Has this really been resolved as the official documentation still states that the version is required for secure string parameters? image

3r1co commented 2 years ago

Hello, just confirming that the documentation hasn't been updated, but the SSM resolution without version specification resolves to the latest version of the parameter in my Cloud Formation templates. This is indeed a very useful feature, but having the documentation up date would be very helpful.

rachfop commented 2 years ago

Docs are updated. Thanks!

3r1co commented 2 years ago

Hi Rachfop, thanks for the update. Could you please also update the according regular expression on top of the page? This one here should work: '{{resolve:ssm:[a-zA-Z0-9_.\-/]+(:\d+)?}}'

tavin commented 2 years ago

It seems the fix for this is incomplete.

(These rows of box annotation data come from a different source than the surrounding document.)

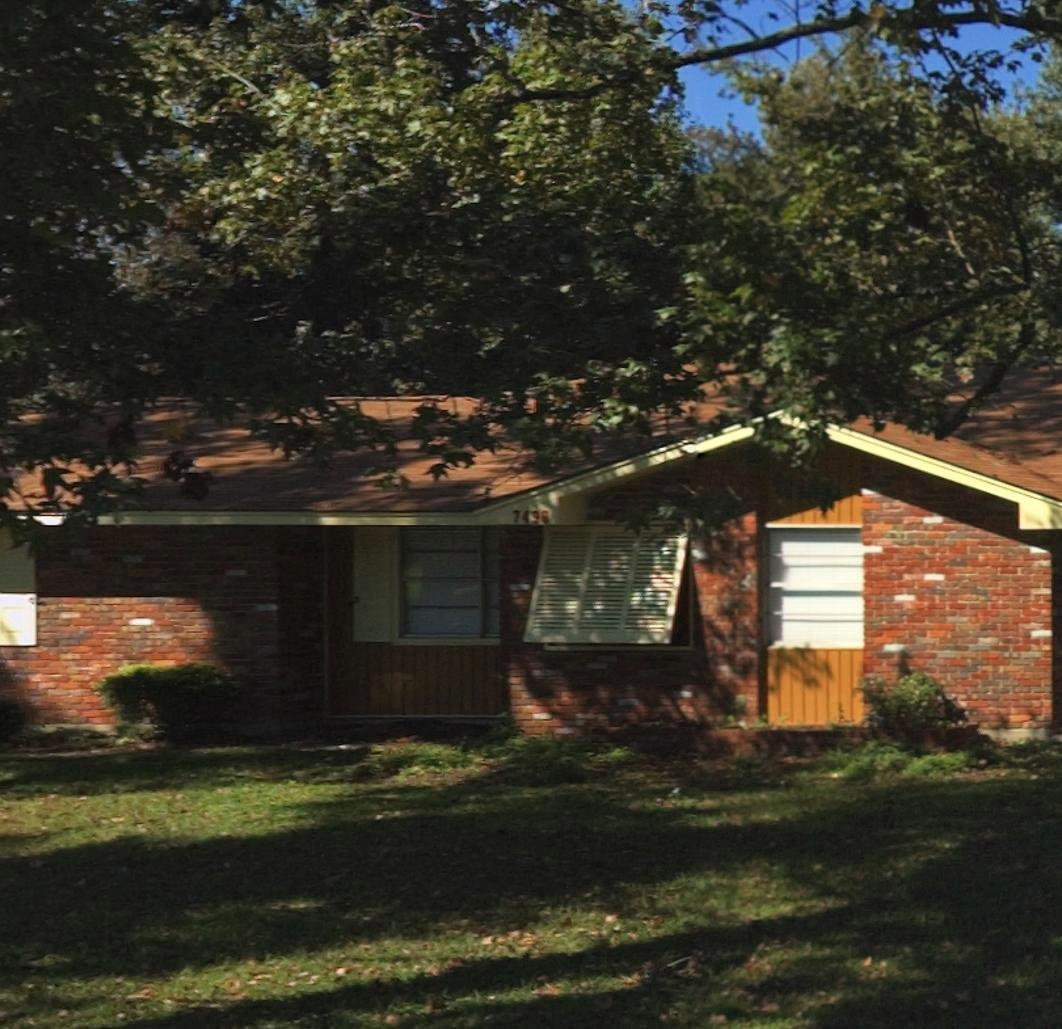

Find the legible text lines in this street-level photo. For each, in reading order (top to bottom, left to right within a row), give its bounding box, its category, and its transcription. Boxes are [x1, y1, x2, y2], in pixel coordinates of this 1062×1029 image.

[512, 510, 550, 525] StreetNumber: 7498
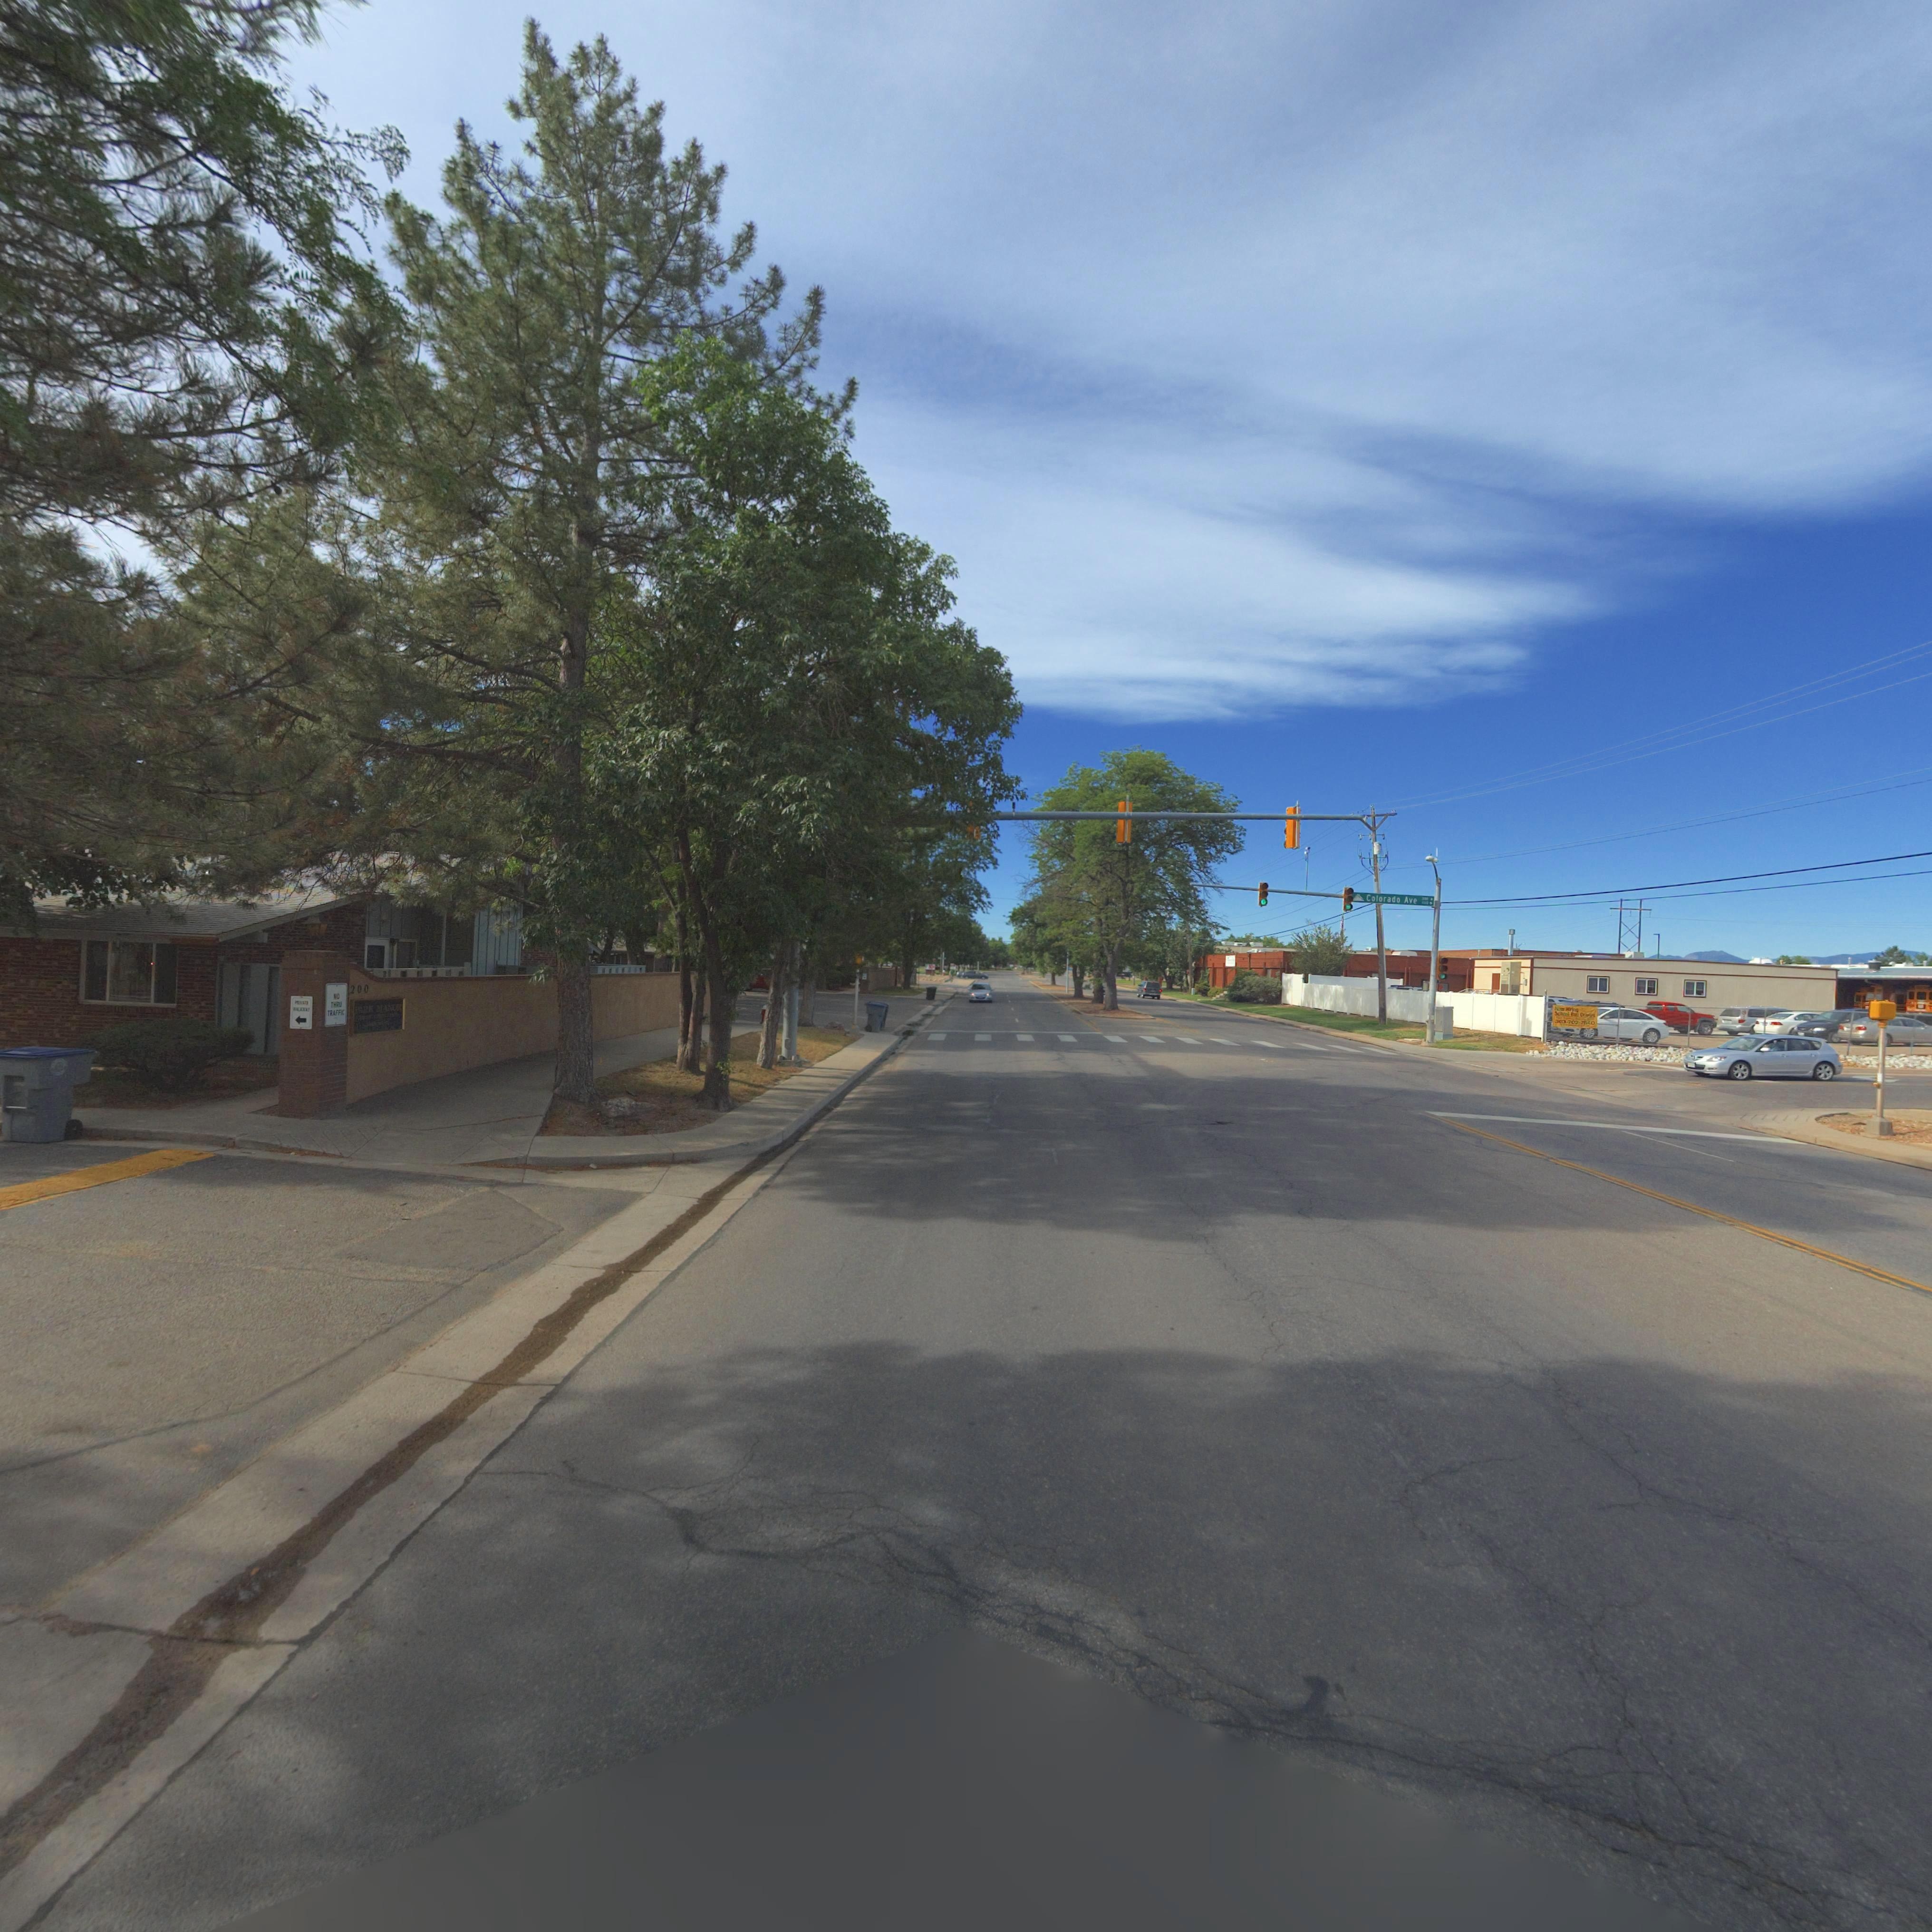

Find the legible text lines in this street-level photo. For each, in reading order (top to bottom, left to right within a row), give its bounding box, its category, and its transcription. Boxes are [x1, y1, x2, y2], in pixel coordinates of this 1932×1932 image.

[1366, 894, 1417, 904] BusinessName: Colorado Ave
[1421, 897, 1429, 901] StreetNumberRange: *00
[349, 984, 369, 994] StreetNumber: 200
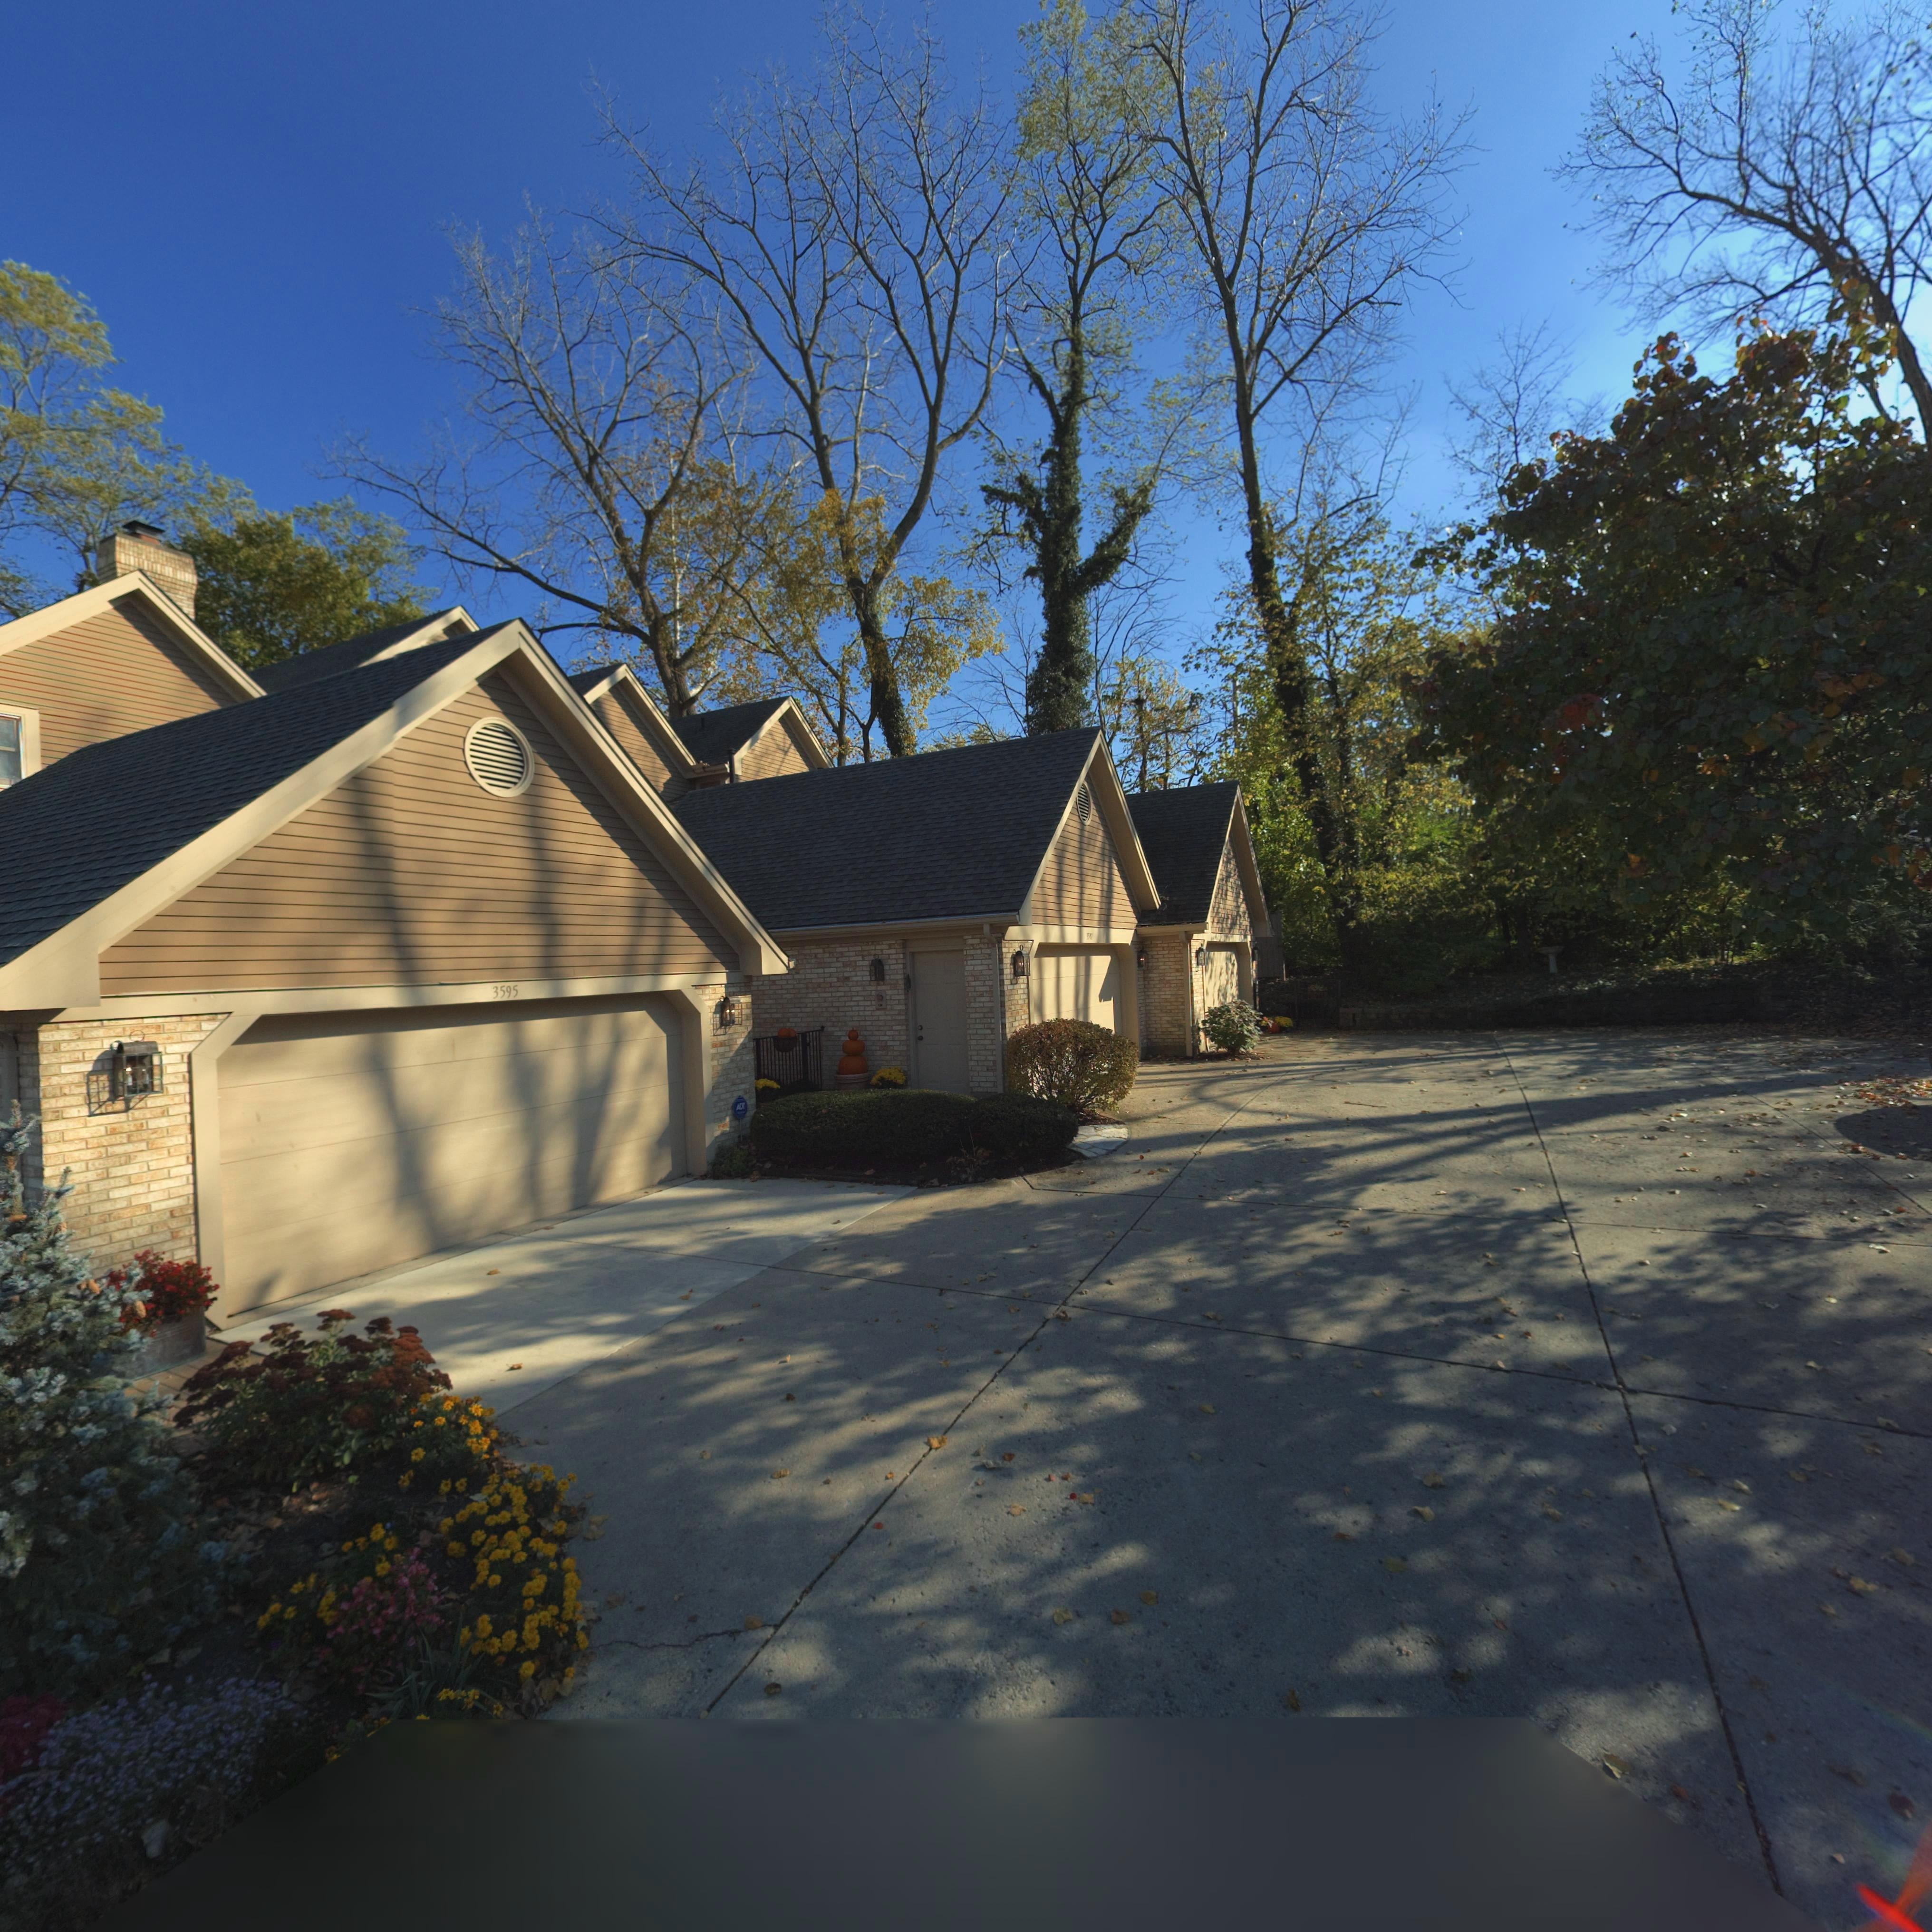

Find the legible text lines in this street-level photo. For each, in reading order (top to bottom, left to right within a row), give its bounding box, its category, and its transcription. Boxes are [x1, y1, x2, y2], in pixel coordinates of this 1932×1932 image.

[490, 982, 521, 1001] StreetNumber: 3595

For example:

$ aws cloudformation deploy ...

An error occurred (ValidationError) when calling the CreateChangeSet operation: Template error: parameter AppHostImageId should not contain ssm versionless resolver

This comes from the following snippet in the Parameters:

AppHostImageId:
  Type: String
  Default: '{{resolve:ssm:/aws/service/ami-amazon-linux-latest/amzn2-ami-hvm-x86_64-gp2}}'

I would expect (and I need) the "versionless" resolution to work for a parameter default the same as elsewhere in a template.

Should this be reopened? Is there perhaps another open issue tracking this behavior?

Thanks.

NaveenTanguduTR commented 1 year ago

How to dynamically resolve the SSM parameters which are different for environment and regions I tried like this. !Sub '{{resolve:ssm:${SearchWritePassword}}}' and !Ref {{resolve:ssm-secure:${SearchWritePassword}}} , '{{resolve:ssm-secure:${SearchWritePassword}}}' .

StanForever commented 6 months ago

I'm facing similar issue what @tavin is facing. Any update on this or are we tracking this somewhere else?